# Optical Forums > Optical and Ophthalmic Equipment >  Help Replacing Bench Polishing Wheel and Rouge

## icare

I've be using one polishing wheel and a pack of rouge sticks for 20 years. That's how rarely we edge polish. Recently my son decided to polish some metal car parts on it! ...and stained the pad beyond lens use.  My original 4" wheel (after misuse) and rouge are pictured.  I'm trying to find suitable replacements.

I polish CR-39, poly, 1.60 and 1.67.  No glass and no Trivex as of now.

I see so many types of wheels available that I'm stumped, including:
Dixel Cotton Flannel Buff
Solid Felt Buff
Soft Felt Buff
Woven Yarn Buff
Muslin Berry Buff
Dixel Unbleached Muslin
Super Buff
Dixel Extra Fine
Dixel Yellow Treated

I see rouge in:
White, red, yellow, blue, Zam, Wonderbar and green.

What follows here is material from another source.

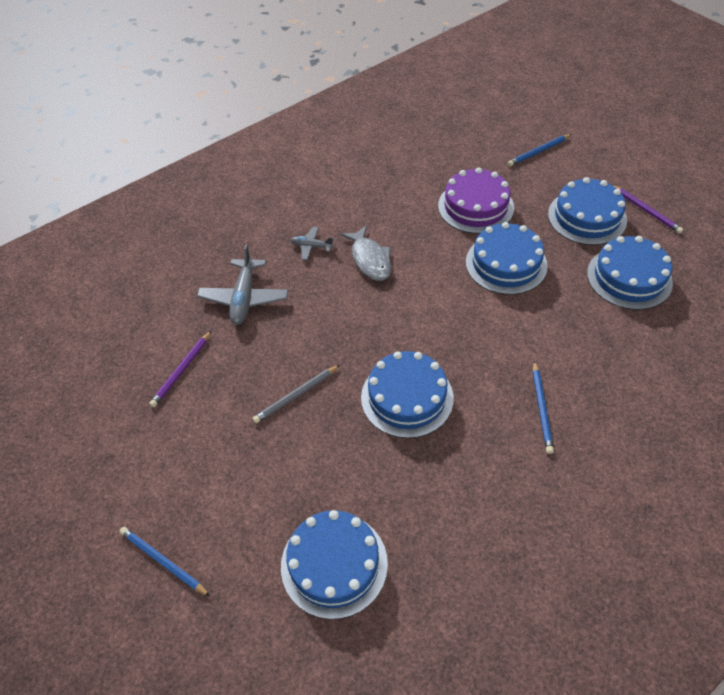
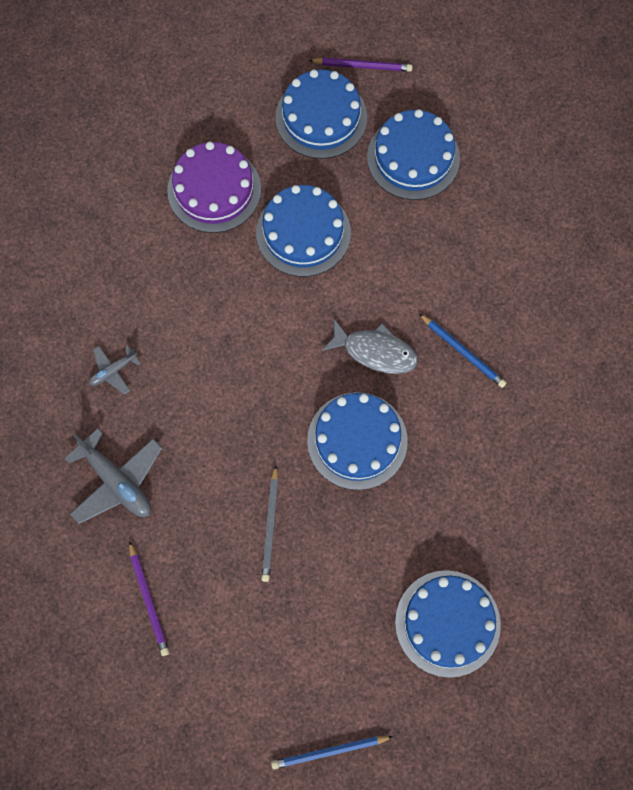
camera: 50 degrees left, 20 degrees up
grey fish [341,225,391,281] -> grey fish moved to [322,319,418,374]
blue pencil [508,134,572,166] -> none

Can someone please advise me which wheel is best suited as a replacement - and which rouge I should get for the future?  I attached some available types from Hilco and Optisource.

Thanks for your advice. Really appreciate your expertise!

----------


## lensmanmd

If you are using a wet edger with polish functionality, the cotton muslin is what you might want to use.  From your picture, that is what it looks like your son damaged.  Cotton flannel will work as well, since all you need is to add some luster.  White rouge will be my choice for that.  
If your edges are rough, then a solid felt will work with the Wonderbar to smooth the edges and get rid of the rough spots.  Be careful though, felt is very aggressive and will melt Poly, and will remove stock.  Afterwards, a quick spin on the cotton buff will shine the edges.  
Others may have their preferences that vary from mine.

----------